En general, macOS es un sistema compuesto por un millón de reglas y estados que son absolutamente ilógicos, y están hechos así solo porque los especialistas de Apple lo decidieron. Acostumbrarse a ellos lleva mucho tiempo. Como usuario de Mac dirás: "Oh, simplemente no uses esto, abre una ventana, haz algo y ciérrala" (ese es el argumento favorito, pero no lo acepto). En realidad, empecé a escribir un artículo sobre Mac en general, pero el sistema de ventanas ya da para un artículo aparte, así que del resto hablaremos en próximas entregas.

El sistema de ventanas: tendrás que ver un tutorial de 15 minutos en YouTube para entender cómo funciona. Solo explicaré con el ejemplo de Alt+Tab, pero los ecos del sistema torcido de ventanas están por todas partes.

Para empezar, programa y ventana son cosas diferentes aquí. Si abres dos Excel, es un solo programa y dos ventanas. Tienen controles diferentes. Por ejemplo, Command+Tab solo cambia entre programas, no entre ventanas. Y más aún, no hay una visualización normal de las ventanas: tú mismo debes recordar cuántas tienes abiertas y cuáles son. Al presionar Alt+Tab aparece una barra con todos los programas, pero no hay ventanas.

Las ventanas dentro de un programa se cambian con Command + ~. Bueno, se podría uno acostumbrar (no), incluso después de un año requiere esfuerzo: darte cuenta de si estás cambiando entre programas o entre ventanas.

En el menú inferior, las ventanas solo se muestran si las minimizas; todas las ventanas minimizadas aparecen en la parte derecha del menú inferior, y todos los programas en la parte izquierda. ¿Por qué menciono esto? Es un nuevo estado: una ventana minimizada ya no se cambia con Command + ~, primero hay que restaurarla (tú mismo debes recordar qué ventanas están minimizadas y cuáles están simplemente detrás de la ventana activa).

¿Difícil? Solo estamos a medio camino: tenemos tres estados con comportamientos diferentes: programa, ventana y ventana minimizada. Y también está el modo de pantalla completa, que no es ni programa ni ventana.
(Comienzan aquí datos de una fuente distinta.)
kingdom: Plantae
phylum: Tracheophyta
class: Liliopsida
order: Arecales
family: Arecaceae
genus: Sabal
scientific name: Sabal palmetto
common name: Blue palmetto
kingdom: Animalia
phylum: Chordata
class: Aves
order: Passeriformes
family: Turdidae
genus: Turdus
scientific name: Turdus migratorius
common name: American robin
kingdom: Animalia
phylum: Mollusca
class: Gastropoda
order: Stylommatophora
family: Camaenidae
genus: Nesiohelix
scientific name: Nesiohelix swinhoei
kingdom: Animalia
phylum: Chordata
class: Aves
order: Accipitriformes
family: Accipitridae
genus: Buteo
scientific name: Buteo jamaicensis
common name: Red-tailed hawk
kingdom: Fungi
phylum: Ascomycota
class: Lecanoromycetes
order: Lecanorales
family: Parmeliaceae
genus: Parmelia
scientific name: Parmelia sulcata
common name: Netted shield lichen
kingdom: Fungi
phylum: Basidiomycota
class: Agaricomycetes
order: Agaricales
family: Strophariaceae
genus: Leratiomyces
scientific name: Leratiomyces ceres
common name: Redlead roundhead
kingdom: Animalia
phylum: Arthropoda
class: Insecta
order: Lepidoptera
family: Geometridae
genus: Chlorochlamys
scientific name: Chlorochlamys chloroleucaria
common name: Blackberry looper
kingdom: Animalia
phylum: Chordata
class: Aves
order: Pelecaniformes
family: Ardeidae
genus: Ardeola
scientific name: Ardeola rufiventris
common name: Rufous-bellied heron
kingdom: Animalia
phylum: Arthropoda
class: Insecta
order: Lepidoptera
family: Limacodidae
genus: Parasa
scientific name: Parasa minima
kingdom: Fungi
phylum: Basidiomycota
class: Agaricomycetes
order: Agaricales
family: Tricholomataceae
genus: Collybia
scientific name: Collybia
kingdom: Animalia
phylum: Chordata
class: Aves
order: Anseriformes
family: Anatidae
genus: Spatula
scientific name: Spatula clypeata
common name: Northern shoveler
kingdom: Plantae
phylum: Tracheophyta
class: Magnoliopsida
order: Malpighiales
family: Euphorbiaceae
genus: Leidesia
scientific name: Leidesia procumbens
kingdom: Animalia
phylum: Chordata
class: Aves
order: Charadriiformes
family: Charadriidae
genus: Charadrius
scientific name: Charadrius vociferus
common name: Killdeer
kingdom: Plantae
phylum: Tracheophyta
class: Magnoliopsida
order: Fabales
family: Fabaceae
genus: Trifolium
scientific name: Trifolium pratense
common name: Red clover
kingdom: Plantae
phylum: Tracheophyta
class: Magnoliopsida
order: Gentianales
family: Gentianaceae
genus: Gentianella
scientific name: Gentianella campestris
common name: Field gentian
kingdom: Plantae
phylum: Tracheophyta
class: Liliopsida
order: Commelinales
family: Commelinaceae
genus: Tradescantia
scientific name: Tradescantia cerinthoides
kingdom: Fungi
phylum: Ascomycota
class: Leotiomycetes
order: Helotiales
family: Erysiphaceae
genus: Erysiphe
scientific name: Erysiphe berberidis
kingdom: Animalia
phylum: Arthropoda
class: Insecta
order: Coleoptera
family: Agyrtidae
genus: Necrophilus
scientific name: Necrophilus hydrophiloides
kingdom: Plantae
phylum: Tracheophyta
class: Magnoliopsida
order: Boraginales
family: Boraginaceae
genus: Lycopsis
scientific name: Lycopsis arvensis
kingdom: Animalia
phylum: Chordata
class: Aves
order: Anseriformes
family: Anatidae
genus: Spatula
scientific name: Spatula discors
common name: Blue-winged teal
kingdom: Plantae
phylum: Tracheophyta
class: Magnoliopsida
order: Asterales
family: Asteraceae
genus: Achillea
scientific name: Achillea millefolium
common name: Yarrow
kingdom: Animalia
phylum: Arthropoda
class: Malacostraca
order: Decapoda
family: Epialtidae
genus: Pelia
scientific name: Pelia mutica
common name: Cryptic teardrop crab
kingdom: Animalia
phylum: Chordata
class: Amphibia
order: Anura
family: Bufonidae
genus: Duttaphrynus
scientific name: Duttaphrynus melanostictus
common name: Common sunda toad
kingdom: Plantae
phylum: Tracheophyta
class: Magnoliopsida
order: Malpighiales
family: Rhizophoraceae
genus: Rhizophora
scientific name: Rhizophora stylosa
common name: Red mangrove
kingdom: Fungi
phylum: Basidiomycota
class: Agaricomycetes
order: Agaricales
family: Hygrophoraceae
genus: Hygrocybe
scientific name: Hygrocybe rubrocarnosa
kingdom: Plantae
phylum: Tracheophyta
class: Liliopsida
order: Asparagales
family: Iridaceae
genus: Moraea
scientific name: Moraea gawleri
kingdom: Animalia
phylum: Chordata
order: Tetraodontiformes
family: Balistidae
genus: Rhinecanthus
El modo de pantalla completa es una ventana que se abre a pantalla completa y no se cambia ni con Command + Tab (si tienes otras ventanas del programa abiertas) ni con Command + ~, solo con multitouch o mediante la ventana especial de escritorios. Además, este estado solo se puede cambiar desde ventana a pantalla completa y viceversa; no se puede minimizar el modo de pantalla completa ni llevarlo al estado de visualización en el menú inferior.

Podrías pensar que el sistema es más flexible y añade capacidades para gestionar ventanas individuales, pero no: si, por ejemplo, tienes abierto el navegador y quieres arrastrar un archivo allí, abres la ventana del navegador, y con Command + Tab cambias al programa, se abre la ventana del sistema de archivos, pero no, abre todas las ventanas y no hay forma de evitarlo, así que o minimizas todas las ventanas, o las cierras, o las minimizas (luego no se cambian con Command + ~). Porque no se puede abrir una sola ventana con un atajo sin abrir todas las ventanas del programa.

¿Por qué no hacerlo más simple? Entonces los creadores de macOS tendrían que admitir que Windows y Linux lo hicieron bien, y ellos inventaron un dolor al que sus usuarios se han adaptado.